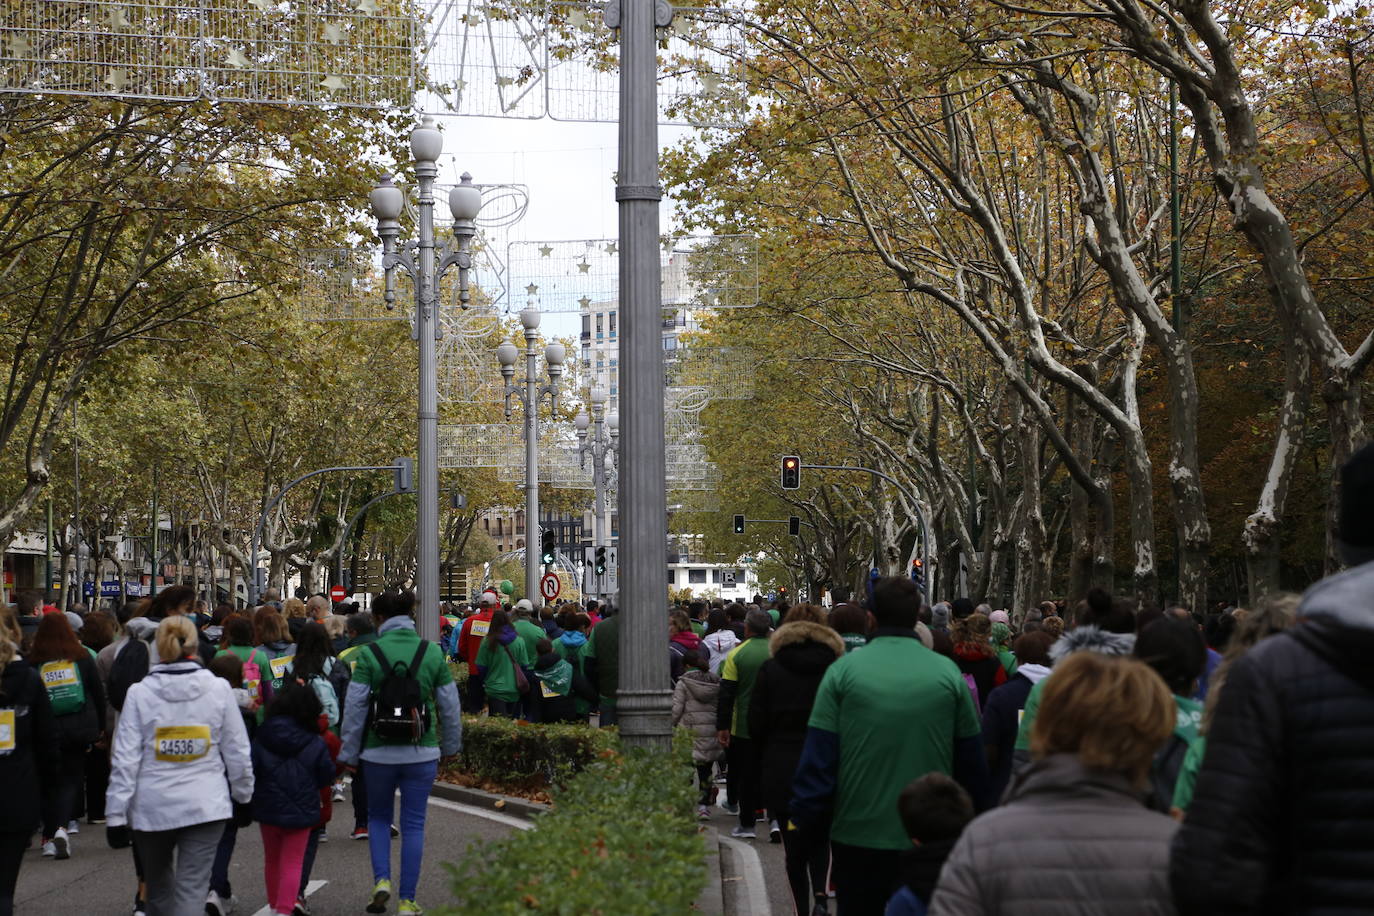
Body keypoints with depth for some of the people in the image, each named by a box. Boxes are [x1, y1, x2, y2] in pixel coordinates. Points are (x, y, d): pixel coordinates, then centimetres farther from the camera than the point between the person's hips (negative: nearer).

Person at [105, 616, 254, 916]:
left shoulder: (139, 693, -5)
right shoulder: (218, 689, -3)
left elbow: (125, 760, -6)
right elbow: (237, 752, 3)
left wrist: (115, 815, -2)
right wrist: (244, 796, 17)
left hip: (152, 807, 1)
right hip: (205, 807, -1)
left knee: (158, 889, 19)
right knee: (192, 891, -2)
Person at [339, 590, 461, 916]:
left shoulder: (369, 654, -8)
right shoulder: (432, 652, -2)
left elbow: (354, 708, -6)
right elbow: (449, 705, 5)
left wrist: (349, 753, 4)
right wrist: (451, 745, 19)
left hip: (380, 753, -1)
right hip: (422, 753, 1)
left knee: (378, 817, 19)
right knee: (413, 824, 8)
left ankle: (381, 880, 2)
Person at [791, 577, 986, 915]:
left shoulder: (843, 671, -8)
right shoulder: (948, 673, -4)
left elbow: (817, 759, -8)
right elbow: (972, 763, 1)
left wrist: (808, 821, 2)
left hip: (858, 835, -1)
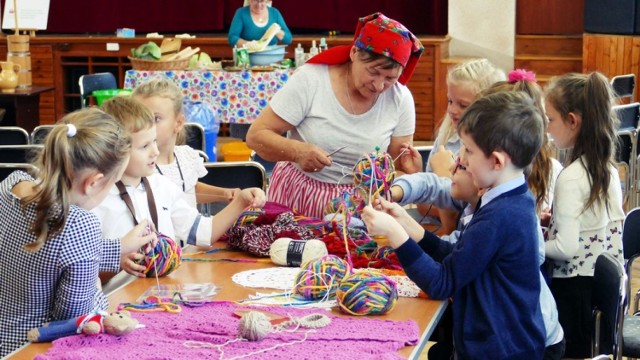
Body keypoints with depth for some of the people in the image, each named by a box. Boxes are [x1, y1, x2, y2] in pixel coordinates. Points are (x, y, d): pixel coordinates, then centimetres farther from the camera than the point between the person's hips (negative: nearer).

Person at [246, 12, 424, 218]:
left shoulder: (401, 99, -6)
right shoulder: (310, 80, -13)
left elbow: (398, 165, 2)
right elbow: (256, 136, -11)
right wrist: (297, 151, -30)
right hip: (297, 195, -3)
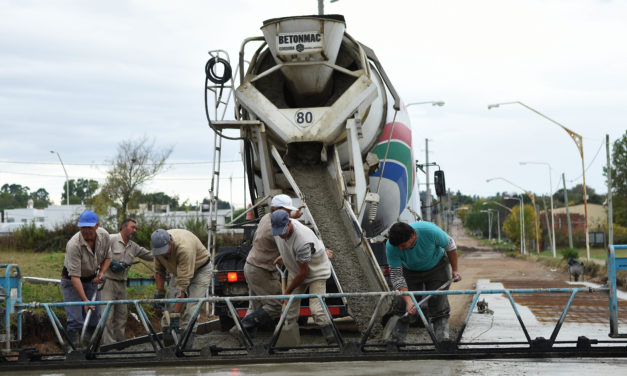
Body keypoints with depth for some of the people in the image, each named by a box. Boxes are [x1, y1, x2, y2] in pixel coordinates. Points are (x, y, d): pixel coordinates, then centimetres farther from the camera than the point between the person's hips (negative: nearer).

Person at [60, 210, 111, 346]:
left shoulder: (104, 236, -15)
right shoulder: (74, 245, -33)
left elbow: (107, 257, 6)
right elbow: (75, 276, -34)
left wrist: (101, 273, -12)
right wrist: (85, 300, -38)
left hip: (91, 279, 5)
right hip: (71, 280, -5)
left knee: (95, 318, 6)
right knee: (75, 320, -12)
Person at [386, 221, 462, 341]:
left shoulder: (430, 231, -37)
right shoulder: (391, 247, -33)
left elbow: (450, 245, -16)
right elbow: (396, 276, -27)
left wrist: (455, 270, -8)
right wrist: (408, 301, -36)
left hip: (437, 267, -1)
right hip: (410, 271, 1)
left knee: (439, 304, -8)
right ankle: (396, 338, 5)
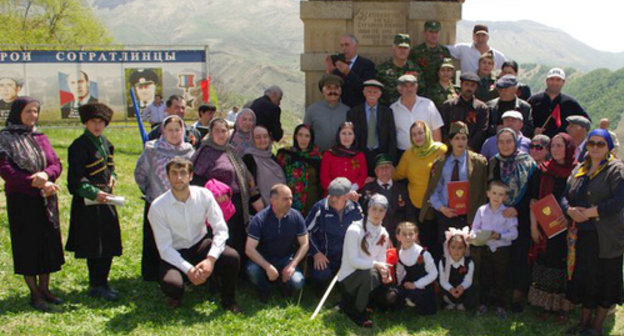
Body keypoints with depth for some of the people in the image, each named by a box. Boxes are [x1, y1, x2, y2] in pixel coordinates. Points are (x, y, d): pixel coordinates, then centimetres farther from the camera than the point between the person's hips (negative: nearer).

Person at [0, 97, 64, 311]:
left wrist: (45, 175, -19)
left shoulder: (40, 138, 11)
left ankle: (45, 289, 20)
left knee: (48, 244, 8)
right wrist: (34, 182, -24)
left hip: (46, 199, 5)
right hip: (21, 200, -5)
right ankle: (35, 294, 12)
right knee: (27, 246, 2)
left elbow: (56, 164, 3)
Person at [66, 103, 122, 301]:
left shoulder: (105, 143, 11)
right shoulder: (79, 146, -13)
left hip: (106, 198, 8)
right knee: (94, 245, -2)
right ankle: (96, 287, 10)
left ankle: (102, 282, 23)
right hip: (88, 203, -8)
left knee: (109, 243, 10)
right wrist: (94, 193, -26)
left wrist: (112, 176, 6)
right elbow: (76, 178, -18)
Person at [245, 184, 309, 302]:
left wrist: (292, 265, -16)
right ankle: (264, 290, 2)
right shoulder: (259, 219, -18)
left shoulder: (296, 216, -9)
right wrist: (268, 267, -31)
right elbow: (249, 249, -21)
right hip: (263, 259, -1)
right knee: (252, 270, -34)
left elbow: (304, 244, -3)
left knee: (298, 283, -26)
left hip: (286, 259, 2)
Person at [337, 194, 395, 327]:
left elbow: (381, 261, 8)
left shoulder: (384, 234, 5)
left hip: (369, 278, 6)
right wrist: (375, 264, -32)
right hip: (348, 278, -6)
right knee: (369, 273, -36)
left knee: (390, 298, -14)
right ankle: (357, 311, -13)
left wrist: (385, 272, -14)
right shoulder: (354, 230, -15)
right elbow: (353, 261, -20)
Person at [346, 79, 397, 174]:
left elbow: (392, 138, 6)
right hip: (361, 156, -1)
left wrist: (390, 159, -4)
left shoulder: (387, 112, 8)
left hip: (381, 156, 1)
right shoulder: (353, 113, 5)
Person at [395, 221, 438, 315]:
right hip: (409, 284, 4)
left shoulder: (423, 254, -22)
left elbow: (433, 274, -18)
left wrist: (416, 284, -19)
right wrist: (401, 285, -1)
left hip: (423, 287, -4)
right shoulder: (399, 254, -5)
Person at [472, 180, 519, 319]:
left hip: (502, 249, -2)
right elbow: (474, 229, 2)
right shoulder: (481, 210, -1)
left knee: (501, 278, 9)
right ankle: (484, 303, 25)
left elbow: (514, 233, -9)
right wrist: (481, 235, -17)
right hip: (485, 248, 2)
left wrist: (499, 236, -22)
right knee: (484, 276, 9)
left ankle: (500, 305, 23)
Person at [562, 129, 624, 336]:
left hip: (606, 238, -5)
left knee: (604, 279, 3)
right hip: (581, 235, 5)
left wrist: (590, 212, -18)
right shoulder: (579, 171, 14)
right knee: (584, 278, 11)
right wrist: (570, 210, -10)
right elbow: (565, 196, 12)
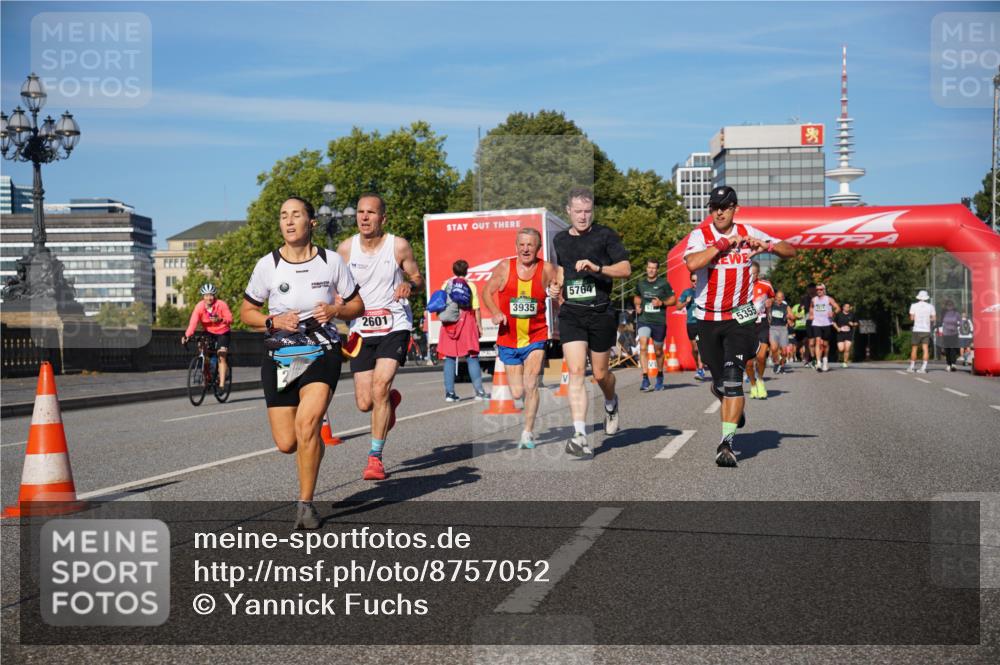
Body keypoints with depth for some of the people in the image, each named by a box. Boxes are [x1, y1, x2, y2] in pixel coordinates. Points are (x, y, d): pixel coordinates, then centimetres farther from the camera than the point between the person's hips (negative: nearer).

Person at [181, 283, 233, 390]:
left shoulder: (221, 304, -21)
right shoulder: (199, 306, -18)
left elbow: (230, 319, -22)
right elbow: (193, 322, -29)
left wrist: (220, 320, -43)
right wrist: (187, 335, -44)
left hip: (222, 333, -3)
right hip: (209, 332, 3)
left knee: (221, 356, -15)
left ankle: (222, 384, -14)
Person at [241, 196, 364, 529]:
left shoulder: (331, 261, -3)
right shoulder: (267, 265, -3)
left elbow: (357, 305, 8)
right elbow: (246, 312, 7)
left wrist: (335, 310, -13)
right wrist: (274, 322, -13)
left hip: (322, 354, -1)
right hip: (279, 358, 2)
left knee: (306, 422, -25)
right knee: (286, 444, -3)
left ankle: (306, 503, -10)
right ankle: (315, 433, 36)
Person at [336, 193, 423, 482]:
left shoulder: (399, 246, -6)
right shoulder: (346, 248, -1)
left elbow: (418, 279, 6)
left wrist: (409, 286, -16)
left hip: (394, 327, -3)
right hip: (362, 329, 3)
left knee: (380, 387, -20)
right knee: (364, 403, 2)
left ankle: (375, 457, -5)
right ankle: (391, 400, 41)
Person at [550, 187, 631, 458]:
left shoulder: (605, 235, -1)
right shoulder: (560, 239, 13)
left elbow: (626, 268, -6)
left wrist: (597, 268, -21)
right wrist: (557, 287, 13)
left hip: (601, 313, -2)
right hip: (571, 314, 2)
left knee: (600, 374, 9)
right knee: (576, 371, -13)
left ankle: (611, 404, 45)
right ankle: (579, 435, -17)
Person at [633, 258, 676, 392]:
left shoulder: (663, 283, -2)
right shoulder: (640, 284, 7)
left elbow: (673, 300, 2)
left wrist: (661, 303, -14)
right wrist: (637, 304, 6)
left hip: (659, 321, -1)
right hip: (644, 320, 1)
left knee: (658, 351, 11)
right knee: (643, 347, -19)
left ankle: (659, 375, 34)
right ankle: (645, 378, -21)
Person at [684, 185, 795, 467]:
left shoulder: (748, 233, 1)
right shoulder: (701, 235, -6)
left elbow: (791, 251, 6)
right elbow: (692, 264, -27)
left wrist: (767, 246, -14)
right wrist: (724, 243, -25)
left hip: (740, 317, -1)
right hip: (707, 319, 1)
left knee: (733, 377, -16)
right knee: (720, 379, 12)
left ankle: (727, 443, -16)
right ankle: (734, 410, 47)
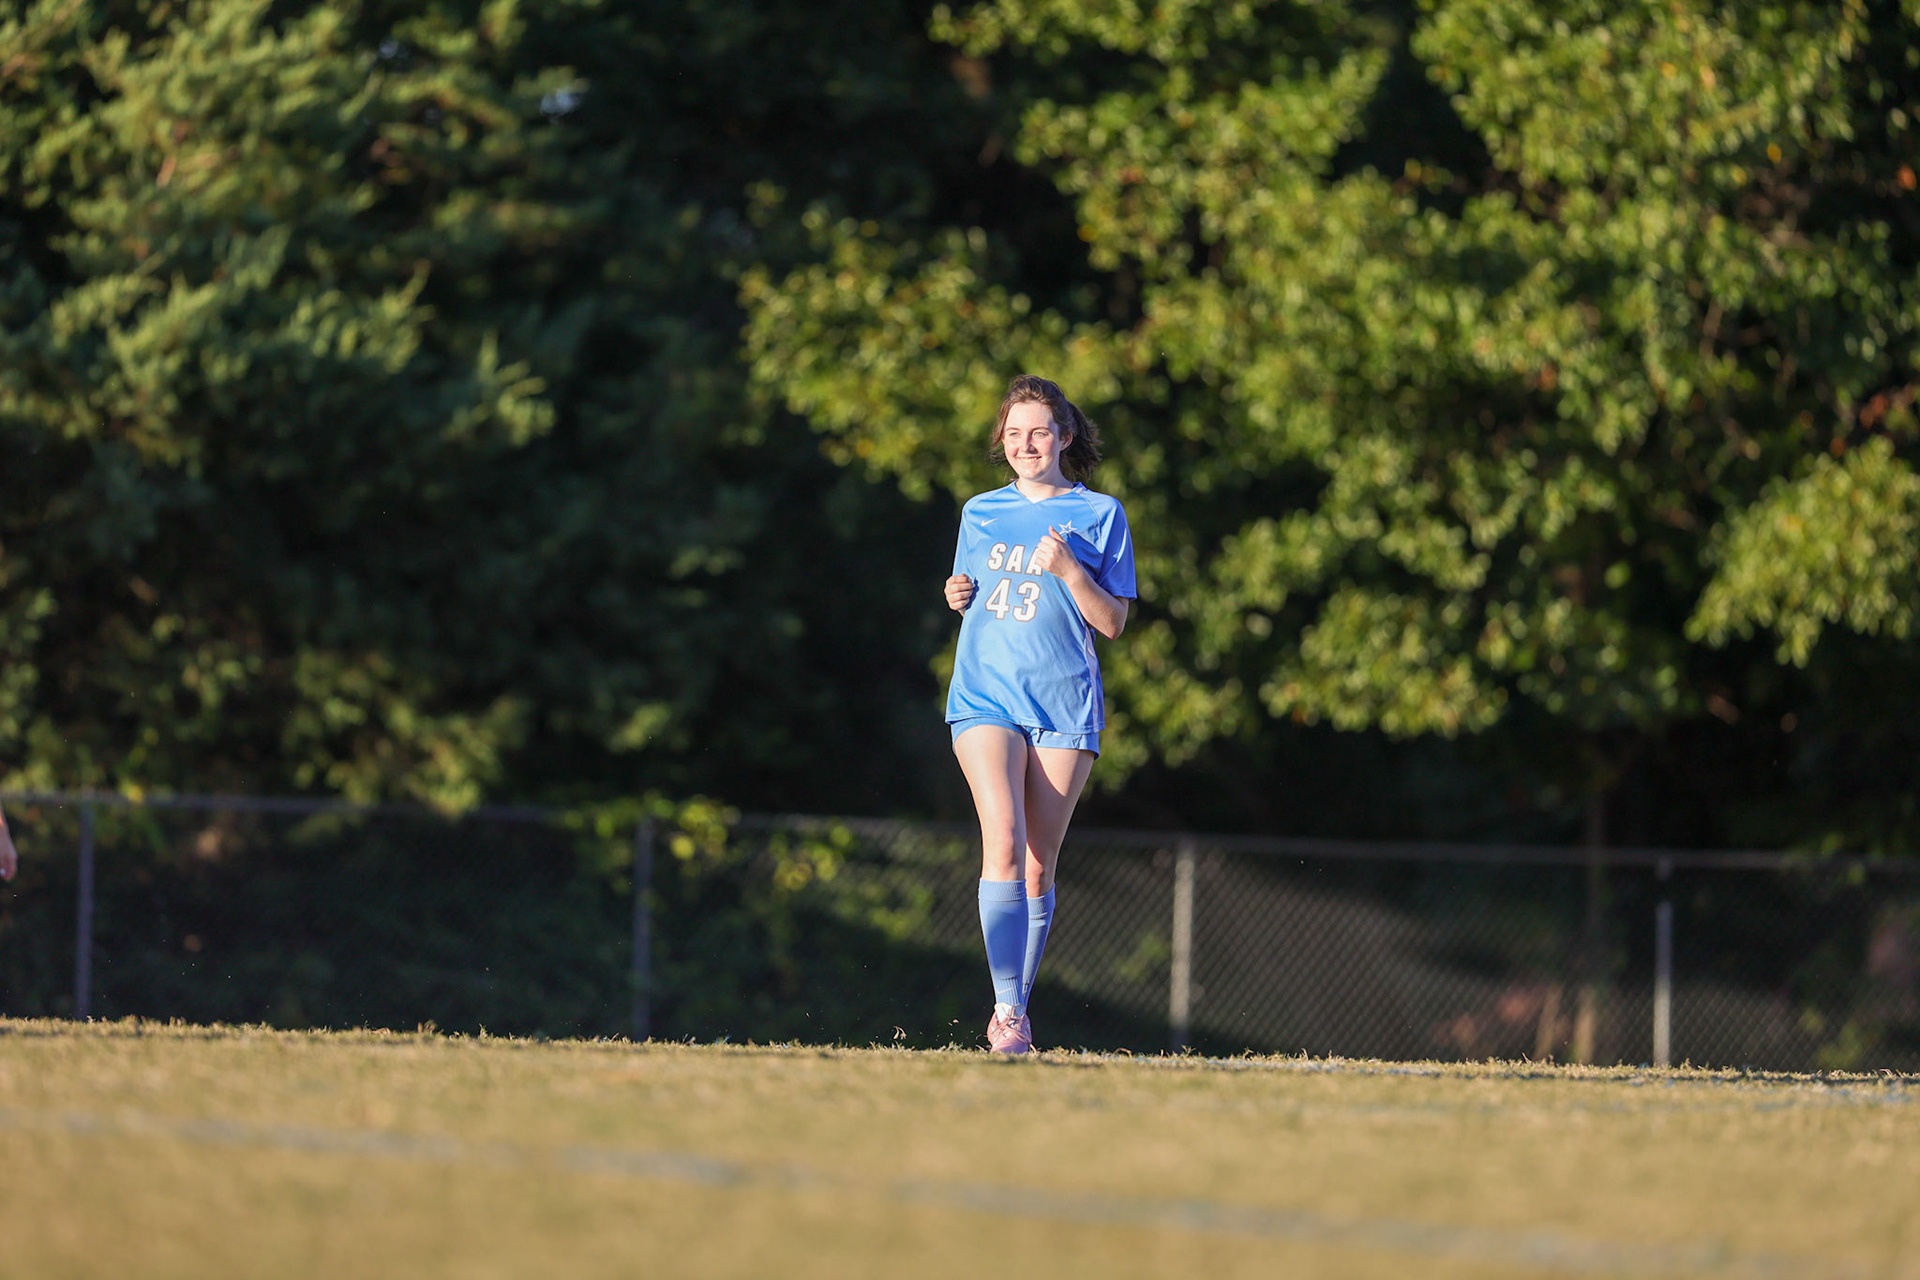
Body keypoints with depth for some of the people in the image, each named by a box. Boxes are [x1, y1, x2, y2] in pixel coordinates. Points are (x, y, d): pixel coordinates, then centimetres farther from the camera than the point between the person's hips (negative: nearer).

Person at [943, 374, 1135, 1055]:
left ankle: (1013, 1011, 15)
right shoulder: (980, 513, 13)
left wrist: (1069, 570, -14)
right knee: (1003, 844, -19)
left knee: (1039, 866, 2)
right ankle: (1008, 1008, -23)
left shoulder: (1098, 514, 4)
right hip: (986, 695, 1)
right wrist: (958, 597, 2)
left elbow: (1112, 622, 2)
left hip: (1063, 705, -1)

Task objective.
Please echo the material word for word, beginning at the line that contains "left wrist: (597, 268, -21)" and stopping after the line that contains "right ankle: (734, 410, 47)".

Result for this exercise.
left wrist: (597, 268, -21)
right wrist: (557, 287, 13)
left hip: (601, 313, -2)
right hip: (571, 314, 2)
left knee: (600, 374, 9)
right knee: (576, 371, -13)
left ankle: (611, 404, 45)
right ankle: (579, 435, -17)
Person at [633, 258, 676, 392]:
left shoulder: (663, 283, -2)
right shoulder: (640, 284, 7)
left elbow: (673, 300, 2)
left wrist: (661, 303, -14)
right wrist: (637, 304, 6)
left hip: (659, 321, -1)
right hip: (644, 320, 1)
left knee: (658, 351, 11)
right knee: (643, 347, -19)
left ankle: (659, 375, 34)
right ankle: (645, 378, -21)
Person at [684, 185, 795, 467]:
left shoulder: (748, 233, 1)
right shoulder: (701, 235, -6)
left elbow: (791, 251, 6)
right elbow: (692, 264, -27)
left wrist: (767, 246, -14)
right wrist: (724, 243, -25)
left hip: (740, 317, -1)
right hip: (707, 319, 1)
left knee: (733, 377, -16)
right knee: (720, 379, 12)
left ankle: (727, 443, -16)
right ankle: (734, 410, 47)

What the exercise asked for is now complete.